23 Finally, as a discretionary consideration, Betts submits that it is inherently incredible to suggest that a business of Paul's size would operate without sale software capable of tracking sales of individual lines and capable of producing a summary of the sales in relation to such lines. It is said that such a failure would constitute non-compliance with s 286 of the Corporations Act 2001 (Cth) which requires corporations to keep financial reports that record and explain its transactions, financial position and performance and which would enable its financial statements to be prepared and audited.

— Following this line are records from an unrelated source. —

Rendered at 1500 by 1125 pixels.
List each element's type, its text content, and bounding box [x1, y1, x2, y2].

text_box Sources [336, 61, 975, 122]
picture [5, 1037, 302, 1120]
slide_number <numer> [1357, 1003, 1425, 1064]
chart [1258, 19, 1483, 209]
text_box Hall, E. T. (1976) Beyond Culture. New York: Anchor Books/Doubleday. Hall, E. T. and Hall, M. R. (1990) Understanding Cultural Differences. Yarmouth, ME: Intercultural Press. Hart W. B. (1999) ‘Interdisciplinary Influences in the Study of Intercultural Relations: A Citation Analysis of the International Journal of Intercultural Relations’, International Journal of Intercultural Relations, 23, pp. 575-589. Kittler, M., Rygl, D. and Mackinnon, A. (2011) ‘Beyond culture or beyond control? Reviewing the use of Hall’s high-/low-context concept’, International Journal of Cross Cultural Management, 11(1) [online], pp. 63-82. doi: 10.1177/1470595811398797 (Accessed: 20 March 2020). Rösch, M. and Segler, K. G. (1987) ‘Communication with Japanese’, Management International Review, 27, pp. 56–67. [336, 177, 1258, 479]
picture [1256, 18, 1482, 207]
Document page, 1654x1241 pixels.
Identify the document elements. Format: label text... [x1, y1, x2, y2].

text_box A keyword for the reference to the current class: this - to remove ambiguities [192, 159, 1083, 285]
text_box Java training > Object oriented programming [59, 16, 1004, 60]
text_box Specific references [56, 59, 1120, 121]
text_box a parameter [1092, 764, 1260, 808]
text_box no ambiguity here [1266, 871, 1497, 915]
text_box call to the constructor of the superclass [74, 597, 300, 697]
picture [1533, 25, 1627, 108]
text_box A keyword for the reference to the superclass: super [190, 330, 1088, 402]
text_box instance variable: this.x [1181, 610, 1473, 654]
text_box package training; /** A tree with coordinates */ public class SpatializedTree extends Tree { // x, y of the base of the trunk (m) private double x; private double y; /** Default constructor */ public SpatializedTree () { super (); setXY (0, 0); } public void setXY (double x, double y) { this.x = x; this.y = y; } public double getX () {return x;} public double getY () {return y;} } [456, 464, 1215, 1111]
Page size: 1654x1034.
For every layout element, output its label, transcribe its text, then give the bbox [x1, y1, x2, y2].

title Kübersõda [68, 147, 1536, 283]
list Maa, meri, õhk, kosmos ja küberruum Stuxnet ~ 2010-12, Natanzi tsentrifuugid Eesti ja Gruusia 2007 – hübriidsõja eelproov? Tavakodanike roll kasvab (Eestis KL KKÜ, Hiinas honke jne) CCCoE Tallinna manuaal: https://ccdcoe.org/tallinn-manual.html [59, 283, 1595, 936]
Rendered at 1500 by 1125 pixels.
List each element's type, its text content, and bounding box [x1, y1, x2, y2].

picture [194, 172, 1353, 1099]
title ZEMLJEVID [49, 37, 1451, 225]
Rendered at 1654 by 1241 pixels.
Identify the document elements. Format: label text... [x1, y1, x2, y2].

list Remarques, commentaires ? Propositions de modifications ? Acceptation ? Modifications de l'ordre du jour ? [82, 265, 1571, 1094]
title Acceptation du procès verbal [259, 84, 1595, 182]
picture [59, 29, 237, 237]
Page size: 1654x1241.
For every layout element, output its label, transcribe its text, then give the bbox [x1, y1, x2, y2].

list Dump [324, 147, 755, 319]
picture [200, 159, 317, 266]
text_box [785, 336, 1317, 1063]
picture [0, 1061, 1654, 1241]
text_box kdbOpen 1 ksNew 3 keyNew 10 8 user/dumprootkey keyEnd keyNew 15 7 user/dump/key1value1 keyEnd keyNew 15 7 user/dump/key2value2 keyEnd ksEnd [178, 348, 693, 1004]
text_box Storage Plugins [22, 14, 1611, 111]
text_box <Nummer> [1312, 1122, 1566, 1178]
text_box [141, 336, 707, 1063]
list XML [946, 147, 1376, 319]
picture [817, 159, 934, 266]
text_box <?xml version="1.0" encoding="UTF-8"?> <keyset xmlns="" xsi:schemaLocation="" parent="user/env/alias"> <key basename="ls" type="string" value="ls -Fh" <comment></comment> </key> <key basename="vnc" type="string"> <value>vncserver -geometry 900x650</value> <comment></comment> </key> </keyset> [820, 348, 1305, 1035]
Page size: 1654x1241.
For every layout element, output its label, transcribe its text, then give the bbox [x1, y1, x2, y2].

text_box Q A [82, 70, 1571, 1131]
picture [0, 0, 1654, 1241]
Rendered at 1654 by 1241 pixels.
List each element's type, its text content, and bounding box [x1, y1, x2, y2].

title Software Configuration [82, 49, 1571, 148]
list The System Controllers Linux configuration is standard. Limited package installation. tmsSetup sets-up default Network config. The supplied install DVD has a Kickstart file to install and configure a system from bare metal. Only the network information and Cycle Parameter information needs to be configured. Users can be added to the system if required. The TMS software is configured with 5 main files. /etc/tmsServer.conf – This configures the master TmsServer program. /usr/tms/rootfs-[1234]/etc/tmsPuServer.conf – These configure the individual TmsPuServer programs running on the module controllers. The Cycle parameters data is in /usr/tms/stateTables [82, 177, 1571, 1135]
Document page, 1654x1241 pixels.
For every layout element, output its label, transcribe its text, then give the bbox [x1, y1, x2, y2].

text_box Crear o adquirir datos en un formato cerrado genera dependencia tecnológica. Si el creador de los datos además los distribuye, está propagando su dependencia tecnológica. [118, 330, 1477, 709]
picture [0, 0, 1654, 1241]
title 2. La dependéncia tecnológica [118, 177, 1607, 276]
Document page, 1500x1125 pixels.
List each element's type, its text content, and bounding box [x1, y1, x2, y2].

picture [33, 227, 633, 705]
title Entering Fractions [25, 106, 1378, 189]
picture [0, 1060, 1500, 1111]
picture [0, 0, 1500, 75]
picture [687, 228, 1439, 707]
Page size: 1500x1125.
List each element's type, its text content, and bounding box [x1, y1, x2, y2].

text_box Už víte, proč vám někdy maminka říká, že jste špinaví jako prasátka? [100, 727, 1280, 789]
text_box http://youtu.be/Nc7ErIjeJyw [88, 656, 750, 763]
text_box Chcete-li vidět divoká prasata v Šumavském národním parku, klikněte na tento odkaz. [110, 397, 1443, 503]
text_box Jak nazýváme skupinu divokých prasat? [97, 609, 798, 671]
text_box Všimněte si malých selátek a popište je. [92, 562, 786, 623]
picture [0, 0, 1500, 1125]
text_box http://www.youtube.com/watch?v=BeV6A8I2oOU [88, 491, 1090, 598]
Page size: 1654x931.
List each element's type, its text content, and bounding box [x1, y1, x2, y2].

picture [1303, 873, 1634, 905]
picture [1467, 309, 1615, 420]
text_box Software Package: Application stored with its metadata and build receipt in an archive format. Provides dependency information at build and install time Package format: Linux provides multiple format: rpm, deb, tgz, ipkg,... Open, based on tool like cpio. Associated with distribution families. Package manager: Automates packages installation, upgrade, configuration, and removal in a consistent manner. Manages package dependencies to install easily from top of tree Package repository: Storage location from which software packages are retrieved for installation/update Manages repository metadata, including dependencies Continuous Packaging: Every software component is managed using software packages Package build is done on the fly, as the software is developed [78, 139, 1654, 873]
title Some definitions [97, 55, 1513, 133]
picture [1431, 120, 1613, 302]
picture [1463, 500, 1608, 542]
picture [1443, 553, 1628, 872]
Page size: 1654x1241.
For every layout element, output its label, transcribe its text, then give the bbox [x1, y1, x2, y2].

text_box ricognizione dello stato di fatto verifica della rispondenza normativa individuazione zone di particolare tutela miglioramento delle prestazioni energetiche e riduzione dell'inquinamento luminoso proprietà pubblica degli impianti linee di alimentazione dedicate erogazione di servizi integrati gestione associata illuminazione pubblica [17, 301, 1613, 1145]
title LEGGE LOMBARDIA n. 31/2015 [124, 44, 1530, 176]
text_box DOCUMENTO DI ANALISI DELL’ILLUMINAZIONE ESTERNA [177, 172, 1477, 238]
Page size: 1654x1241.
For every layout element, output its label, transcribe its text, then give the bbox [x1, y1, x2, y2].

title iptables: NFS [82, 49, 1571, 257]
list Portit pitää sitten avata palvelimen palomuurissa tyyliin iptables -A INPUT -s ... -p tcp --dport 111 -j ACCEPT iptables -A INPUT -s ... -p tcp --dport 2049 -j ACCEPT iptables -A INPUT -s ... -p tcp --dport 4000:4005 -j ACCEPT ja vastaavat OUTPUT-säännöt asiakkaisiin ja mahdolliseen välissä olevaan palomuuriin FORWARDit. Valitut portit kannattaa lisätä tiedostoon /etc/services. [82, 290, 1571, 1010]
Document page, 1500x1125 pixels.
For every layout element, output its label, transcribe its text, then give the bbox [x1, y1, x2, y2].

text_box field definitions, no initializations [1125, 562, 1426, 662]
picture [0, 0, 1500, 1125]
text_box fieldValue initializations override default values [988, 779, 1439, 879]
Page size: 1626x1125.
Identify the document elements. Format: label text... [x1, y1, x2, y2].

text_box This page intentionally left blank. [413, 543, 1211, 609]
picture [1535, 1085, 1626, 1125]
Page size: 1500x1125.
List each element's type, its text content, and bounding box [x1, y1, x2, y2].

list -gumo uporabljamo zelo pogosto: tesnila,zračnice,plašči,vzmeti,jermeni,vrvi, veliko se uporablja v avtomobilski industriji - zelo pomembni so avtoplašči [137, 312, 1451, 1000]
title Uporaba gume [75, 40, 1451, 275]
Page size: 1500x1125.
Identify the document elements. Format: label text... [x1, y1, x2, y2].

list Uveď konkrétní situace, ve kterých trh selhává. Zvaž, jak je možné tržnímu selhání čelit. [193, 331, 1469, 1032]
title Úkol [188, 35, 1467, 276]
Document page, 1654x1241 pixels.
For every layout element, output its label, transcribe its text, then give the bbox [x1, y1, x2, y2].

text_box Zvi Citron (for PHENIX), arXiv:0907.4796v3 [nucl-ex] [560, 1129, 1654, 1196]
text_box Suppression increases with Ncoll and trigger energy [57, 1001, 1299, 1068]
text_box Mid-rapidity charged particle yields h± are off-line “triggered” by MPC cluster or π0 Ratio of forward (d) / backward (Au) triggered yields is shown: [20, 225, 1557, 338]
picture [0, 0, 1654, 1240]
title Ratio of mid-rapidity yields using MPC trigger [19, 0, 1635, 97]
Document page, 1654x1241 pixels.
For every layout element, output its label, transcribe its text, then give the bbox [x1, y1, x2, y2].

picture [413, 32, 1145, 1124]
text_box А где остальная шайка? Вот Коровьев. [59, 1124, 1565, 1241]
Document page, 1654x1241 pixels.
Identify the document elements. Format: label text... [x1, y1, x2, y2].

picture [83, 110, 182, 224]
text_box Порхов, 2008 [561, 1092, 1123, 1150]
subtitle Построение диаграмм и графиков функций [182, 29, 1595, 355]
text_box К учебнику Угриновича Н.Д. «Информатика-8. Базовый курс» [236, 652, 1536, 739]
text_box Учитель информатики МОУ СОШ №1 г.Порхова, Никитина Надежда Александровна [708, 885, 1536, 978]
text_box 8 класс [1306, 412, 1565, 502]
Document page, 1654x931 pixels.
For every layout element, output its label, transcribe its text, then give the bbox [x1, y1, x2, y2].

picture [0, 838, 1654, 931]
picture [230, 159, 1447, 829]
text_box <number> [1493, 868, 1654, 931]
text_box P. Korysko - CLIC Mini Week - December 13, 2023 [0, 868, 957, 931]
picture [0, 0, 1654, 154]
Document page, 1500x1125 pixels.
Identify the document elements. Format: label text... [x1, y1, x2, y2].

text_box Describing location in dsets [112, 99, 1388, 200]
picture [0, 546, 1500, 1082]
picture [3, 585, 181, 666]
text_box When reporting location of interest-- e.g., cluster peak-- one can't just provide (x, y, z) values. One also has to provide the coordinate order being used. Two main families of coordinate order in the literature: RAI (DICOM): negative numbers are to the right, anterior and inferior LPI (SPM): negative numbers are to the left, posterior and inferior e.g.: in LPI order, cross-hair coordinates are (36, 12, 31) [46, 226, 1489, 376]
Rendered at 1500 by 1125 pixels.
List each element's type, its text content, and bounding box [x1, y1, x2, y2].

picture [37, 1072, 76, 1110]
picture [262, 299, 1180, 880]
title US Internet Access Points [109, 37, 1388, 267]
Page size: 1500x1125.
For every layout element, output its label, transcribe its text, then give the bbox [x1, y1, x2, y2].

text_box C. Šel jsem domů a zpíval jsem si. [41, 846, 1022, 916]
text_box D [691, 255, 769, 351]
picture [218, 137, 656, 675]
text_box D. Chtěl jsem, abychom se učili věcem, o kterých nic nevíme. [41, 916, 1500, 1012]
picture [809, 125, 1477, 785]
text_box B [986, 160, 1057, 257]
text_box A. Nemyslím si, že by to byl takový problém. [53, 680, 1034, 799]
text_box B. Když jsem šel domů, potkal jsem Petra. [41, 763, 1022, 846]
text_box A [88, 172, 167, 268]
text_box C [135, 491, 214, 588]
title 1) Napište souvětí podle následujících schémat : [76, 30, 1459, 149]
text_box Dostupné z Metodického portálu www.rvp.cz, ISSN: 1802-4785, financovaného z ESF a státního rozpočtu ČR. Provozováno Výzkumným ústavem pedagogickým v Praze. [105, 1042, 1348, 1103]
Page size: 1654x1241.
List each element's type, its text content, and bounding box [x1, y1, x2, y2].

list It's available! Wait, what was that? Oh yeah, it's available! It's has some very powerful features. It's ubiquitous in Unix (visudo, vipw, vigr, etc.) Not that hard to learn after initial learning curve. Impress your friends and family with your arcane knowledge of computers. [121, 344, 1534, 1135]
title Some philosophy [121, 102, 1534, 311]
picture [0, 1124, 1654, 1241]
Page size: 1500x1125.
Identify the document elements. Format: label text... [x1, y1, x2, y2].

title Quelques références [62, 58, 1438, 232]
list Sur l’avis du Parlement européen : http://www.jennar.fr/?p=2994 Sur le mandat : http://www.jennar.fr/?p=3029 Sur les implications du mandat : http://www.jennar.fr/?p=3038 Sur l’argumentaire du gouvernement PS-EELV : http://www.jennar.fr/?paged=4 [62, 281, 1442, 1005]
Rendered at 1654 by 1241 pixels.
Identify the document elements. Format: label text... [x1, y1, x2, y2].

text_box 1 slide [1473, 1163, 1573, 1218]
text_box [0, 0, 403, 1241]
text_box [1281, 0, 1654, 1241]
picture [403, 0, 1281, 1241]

24 One may well expect that a company would have summaries of the nature suggested at some date after the sales. But in relation to the sales which took place in late last year, Paul's has produced the primary transactional records. The suggestion that an absence of summaries of them at the date of swearing the further affidavit of discovery was a breach of the Corporations Act was not developed in argument. There was no specific evidence on the point other than the speculation of Betts. While there would be some circumstances in which legal obligations to maintain certain records would be a relevant consideration, I am not presently persuaded this is one such situation.
25 Accordingly, the grounds for Betts' motion are not made out and the motion will be dismissed with costs.
I certify that the preceding twenty-five (25) numbered paragraphs are a true copy of the Reasons for Judgment herein of the Honourable Justice McKerracher.